Pihak Mak CW sempat menunjukkan hasil laboratorium yang disebut-sebut menyatakan limbah tersebut tidak mencemari lingkungan. Namun kondisi di lapangan justru bertolak belakang. Warga melihat sendiri warna air yang keruh, tumpukan lemak tebal, serta bau menyengat yang sangat mengganggu.
“Membersihkan iya, tapi hanya di belakang tempat usahanya. Setelah itu dibiarkan saja. Bau sangat mengganggu, apalagi saat angin kencang,” keluh salah satu warga.
Praktik pembuangan limbah langsung ke parit jelas tidak memenuhi standar pengelolaan lingkungan. Padahal, untuk usaha makanan skala UMKM, pemerintah mewajibkan minimal memiliki IPAL (Instalasi Pengolahan Air Limbah) sederhana untuk mencegah pencemaran.
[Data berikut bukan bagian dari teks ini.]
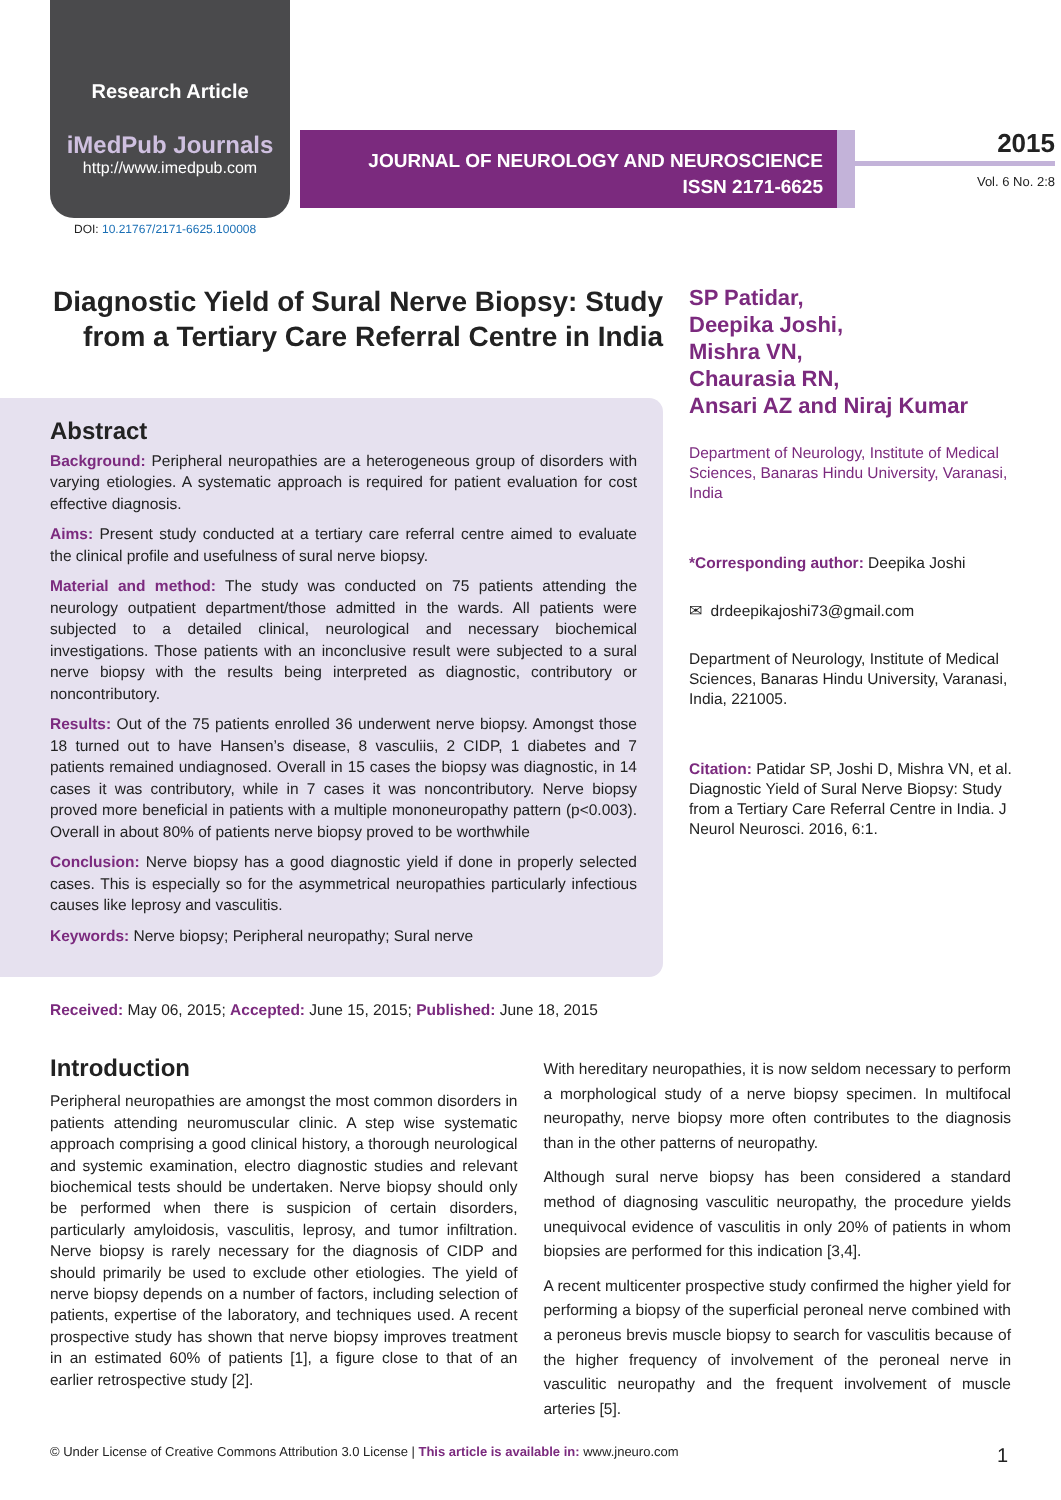Research Article
iMedPub Journals
http://www.imedpub.com
JOURNAL OF NEUROLOGY AND NEUROSCIENCE
ISSN 2171-6625
2015
Vol. 6 No. 2:8
DOI: 10.21767/2171-6625.100008
Diagnostic Yield of Sural Nerve Biopsy: Study from a Tertiary Care Referral Centre in India
Abstract
Background: Peripheral neuropathies are a heterogeneous group of disorders with varying etiologies. A systematic approach is required for patient evaluation for cost effective diagnosis.
Aims: Present study conducted at a tertiary care referral centre aimed to evaluate the clinical profile and usefulness of sural nerve biopsy.
Material and method: The study was conducted on 75 patients attending the neurology outpatient department/those admitted in the wards. All patients were subjected to a detailed clinical, neurological and necessary biochemical investigations. Those patients with an inconclusive result were subjected to a sural nerve biopsy with the results being interpreted as diagnostic, contributory or noncontributory.
Results: Out of the 75 patients enrolled 36 underwent nerve biopsy. Amongst those 18 turned out to have Hansen’s disease, 8 vasculiis, 2 CIDP, 1 diabetes and 7 patients remained undiagnosed. Overall in 15 cases the biopsy was diagnostic, in 14 cases it was contributory, while in 7 cases it was noncontributory. Nerve biopsy proved more beneficial in patients with a multiple mononeuropathy pattern (p<0.003). Overall in about 80% of patients nerve biopsy proved to be worthwhile
Conclusion: Nerve biopsy has a good diagnostic yield if done in properly selected cases. This is especially so for the asymmetrical neuropathies particularly infectious causes like leprosy and vasculitis.
Keywords: Nerve biopsy; Peripheral neuropathy; Sural nerve
SP Patidar,
Deepika Joshi,
Mishra VN,
Chaurasia RN,
Ansari AZ and Niraj Kumar
Department of Neurology, Institute of Medical Sciences, Banaras Hindu University, Varanasi, India
*Corresponding author: Deepika Joshi
✉ drdeepikajoshi73@gmail.com
Department of Neurology, Institute of Medical Sciences, Banaras Hindu University, Varanasi, India, 221005.
Citation: Patidar SP, Joshi D, Mishra VN, et al. Diagnostic Yield of Sural Nerve Biopsy: Study from a Tertiary Care Referral Centre in India. J Neurol Neurosci. 2016, 6:1.
Received: May 06, 2015; Accepted: June 15, 2015; Published: June 18, 2015
Introduction
Peripheral neuropathies are amongst the most common disorders in patients attending neuromuscular clinic. A step wise systematic approach comprising a good clinical history, a thorough neurological and systemic examination, electro diagnostic studies and relevant biochemical tests should be undertaken. Nerve biopsy should only be performed when there is suspicion of certain disorders, particularly amyloidosis, vasculitis, leprosy, and tumor infiltration. Nerve biopsy is rarely necessary for the diagnosis of CIDP and should primarily be used to exclude other etiologies. The yield of nerve biopsy depends on a number of factors, including selection of patients, expertise of the laboratory, and techniques used. A recent prospective study has shown that nerve biopsy improves treatment in an estimated 60% of patients [1], a figure close to that of an earlier retrospective study [2].
With hereditary neuropathies, it is now seldom necessary to perform a morphological study of a nerve biopsy specimen. In multifocal neuropathy, nerve biopsy more often contributes to the diagnosis than in the other patterns of neuropathy.
Although sural nerve biopsy has been considered a standard method of diagnosing vasculitic neuropathy, the procedure yields unequivocal evidence of vasculitis in only 20% of patients in whom biopsies are performed for this indication [3,4].
A recent multicenter prospective study confirmed the higher yield for performing a biopsy of the superficial peroneal nerve combined with a peroneus brevis muscle biopsy to search for vasculitis because of the higher frequency of involvement of the peroneal nerve in vasculitic neuropathy and the frequent involvement of muscle arteries [5].
© Under License of Creative Commons Attribution 3.0 License | This article is available in: www.jneuro.com 1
IPAL sederhana yang seharusnya diterapkan meliputi:
– Bak pengendapan lemak dan padatan, untuk memisahkan sisa lemak kulit patin dan ayam.
– Filter pasir dan kerikil, guna menyaring partikel halus dan mengurangi kekeruhan.
– Pengolahan biologis dengan tanaman air seperti kiambang atau eceng gondok, yang membantu menyerap sisa organik dan menetralkan bau.
Tanpa proses ini, limbah mengalir langsung ke parit dan mencemari lingkungan, sebagaimana yang dikeluhkan warga.
Alih-alih sudah lengkap, pemilik usaha justru mengakui bahwa izin lingkungan masih dalam proses pengurusan. Pernyataan ini semakin memperkuat dugaan bahwa aktivitas usaha berlangsung tanpa memenuhi ketentuan dasar mengenai pengelolaan limbah.
Warga berharap pemerintah segera melakukan pengecekan, memberikan teguran tegas, dan membina usaha tersebut agar patuh terhadap aturan lingkungan hidup.
“Lingkungan kami dulu bersih dan tidak bau. Sekarang setiap hari harus mencium aroma limbah. Kami berharap segera ada tindakan,” ujar warga lainnya.
Kasus dugaan pencemaran lingkungan oleh UMKM Mak CW menjadi peringatan bahwa setiap bentuk usaha—kecil maupun besar—wajib mematuhi aturan agar tidak merugikan masyarakat sekitar. Pemerintah diminta tidak tutup mata dan memastikan keluhan warga ditindaklanjuti secara serius.